■ Required action ■
From the entries below, copy out every line with "search" in it.
-- Data excerpts follows --
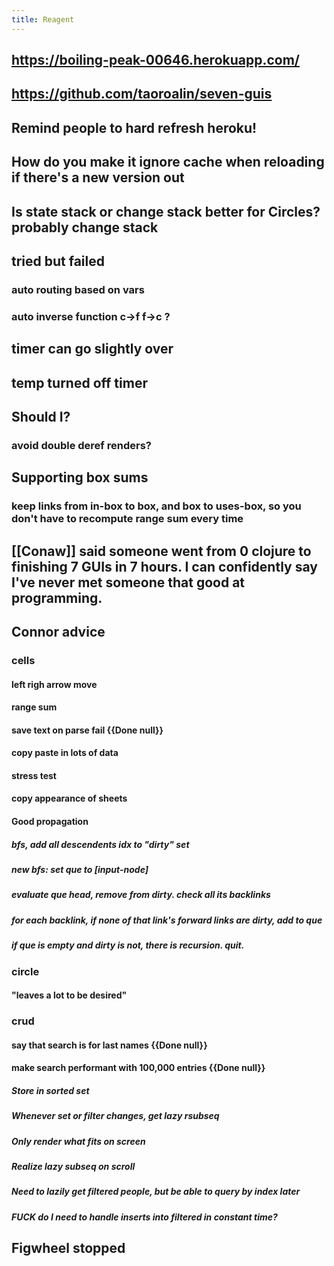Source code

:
 ```yaml
---
title: Reagent
---
```


## https://boiling-peak-00646.herokuapp.com/

## https://github.com/taoroalin/seven-guis

## Remind people to hard refresh heroku!

## How do you make it ignore cache when reloading if there's a new version out

## Is state stack or change stack better for Circles? probably change stack

## tried but failed
### auto routing based on vars

### auto inverse function c->f f->c ? 

## timer can go slightly over

## temp turned off timer

## Should I?
### avoid double deref renders?

## Supporting box sums
### keep links from in-box to box, and box to uses-box, so you don't have to recompute range sum every time

## [[Conaw]] said someone went from 0 clojure to finishing 7 GUIs in 7 hours. I can confidently say I've never met someone that good at programming.

## Connor advice
### cells
#### left righ arrow move

#### range sum

#### save text on parse fail {{Done null}}

#### copy paste in lots of data

#### stress test

#### copy appearance of sheets

#### Good propagation
##### bfs, add all descendents idx to "dirty" set

##### new bfs: set que to [input-node]

##### evaluate que head, remove from dirty. check all its backlinks

##### for each backlink, if none of that link's forward links are dirty, add to que

##### if que is empty and dirty is not, there is recursion. quit.

### circle
#### "leaves a lot to be desired"

### crud
#### say that search is for last names {{Done null}}

#### make search performant with 100,000 entries {{Done null}}
##### Store in sorted set

##### Whenever set or filter changes, get lazy rsubseq

##### Only render what fits on screen

##### Realize lazy subseq on scroll

##### Need to lazily get filtered people, but be able to query by index later

##### FUCK do I need to handle inserts into filtered in constant time?

## Figwheel stopped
-- Data excerpts concluded --
■ Your response ■
#### say that search is for last names {{Done null}}
#### make search performant with 100,000 entries {{Done null}}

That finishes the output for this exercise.